“You O.K. here?” she asked, setting aside her chewing gum.
“Yes, thank you—and don’t put it there” said Dolly.
“Everybody puts it there,” said Myra.
“Well, for once,” said Dolly, “behave as though you weren’t everybody.”
“What’ll I do? Put it in my purse?”
“Don’t shilly-shally, Myra. Just wrap it in a piece of paper, and later you can drop it in an ash can.”
Dolly was watching Bully Moxon, dancing still at the edge of the platform.
“I haven’t got a piece of paper,” said Myra.
“Then swallow it.”
Myra obliged.
“I can see smoke,” she said, gulping her gum. “Here it comes!”
Everybody began to wave. Bully went right on dancing.
“Oh! Isn’t it lovely to be at Culver City Railroad Station like this when the train comes in!” said Myra.
“Yes,” said Dolly apprehensively. “Lovely.”
Bully Moxon had now made his way very close to the spot where the Super Chiefs engine would screech to a halt not fifteen seconds later. His Bully-bous, ginny nose was displaying a light of warning, but he paid no attention. His little eyes did not seem to focus on the present. His mouth twisted down and sideways with concentration. “How did it go?” he seemed to be saying. “Like this? Like that? One-two? Or one-two-three?”
He danced on.
“Lovely Bully. Dear, darling, wonderful sweet old lovely Bully,” said Myra. “Dancing.
The tune appeared to be a song so long forgotten that even Bully himself was having trouble recalling it.
“He wants to hear the music,” said Myra, not knowing how right she was but only sensing something sad about the dancer.
“He’s going down onto the track,” she said.
The crowd leaned forward, swaying in toward him. It was all very matter-of-fact.
“Look at that,” said Myra. “He’s waving to us. Smiling.”
“Wave back.”
They did.
The rhythm began to uncloud. The crowd gave a sigh. How wonderful he was.
“He’s got his cane up. Lovely Bully.”
On came the Santa Fe Super Chief.
“Bully.”
Dancing.
“Listen. The train…”
Wailing.
“Bully.”
“Bully! Dance this way…”
“That way…”
“Back.”
“Dance up.”
“Here! Hold up the dancing. Stop.”
“Bully.”
Smiling.
“Bully.”
Waving.
“Bully.”
Dancing.
“The train. The train, Bully. TRAIN!”
The train.
“Bully!!”
Bully in the cinders. Down. Decapitated. His last step upward…
Dead.
The crowd gave a kind of roar.
The band was playing and the cheering had started farther down the platform and the loved ones were arriving and there wasn’t much you could do except imagine nothing had happened. Particularly if you hadn’t really seen it happen. As Dolly hadn’t, for at that very instant he had fallen carefully to the floor. Myra couldn’t see it because she was crying. In the crowd, there were few who could have realized what had happened—because they cheered. And there were some who had been blinded, who—being blinded—had laughed, thinking someone had played them a trick-death until they wiped their eyes and saw the blood on their fingers and until the engine lurched and all the brown and yellow cars rattled against each other and the wheels screeched and women screamed “God help us all!” and there began to be panic because all at once the accident was everywhere and it seemed for one incredible instant they would all be down beneath the wheels with Bully and, like him, suddenly severed from life forever.
2:21 p.m.
Ruth’s bags came down on top of her head.

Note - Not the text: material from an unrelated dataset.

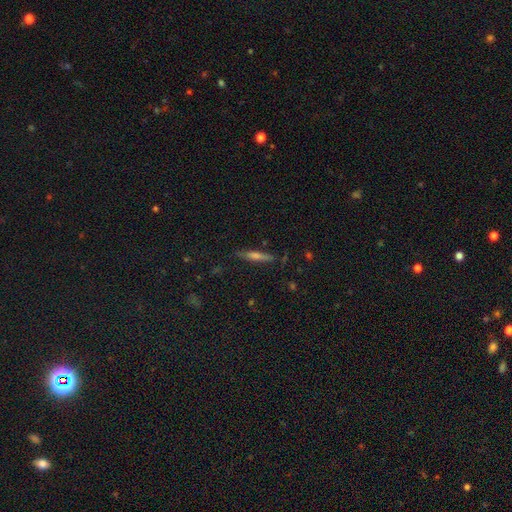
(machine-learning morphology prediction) The model was most divided on "smooth or featured": featured or disk: 55%, smooth: 36%, star or artifact: 9%. More confident: edge-on disk — yes (96%); merging — none (87%); edge-on bulge — rounded (69%).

Everything exploded and ceased. Was still.
She came to, lying on the floor. It was barely long enough to contain her.
Several people gave off screams.
The engine bellowed like a killer.
Bully Moxon’s head rolled down the track.
Ruth struggled upward through her own arms and legs.
In the corridors the passengers ran in every conceivable direction, seeking immediate and personal escape.
Ruth dragged open a window and seized the strings of a passing balloon. At the other end of the string a child roared disapproval and rage.
“What has happened?” said Ruth. “For God’s sake, tell me what has happened to us all?”
The child wailed. It wanted to see the body. It tugged at its balloon and ran away.
Ruth went out into the corridor. Bedlam.
“What is it? What has happened?” she asked. But no one paid the least attention.
“Get off the train!” a conductor yelled. “Get off before she fires!”
“Fires?”
“Fire!”
Fire. Fire. Fire.
“Get off the train!” cried all the mothers of children on board.
“Get off the train!” cried all the children themselves.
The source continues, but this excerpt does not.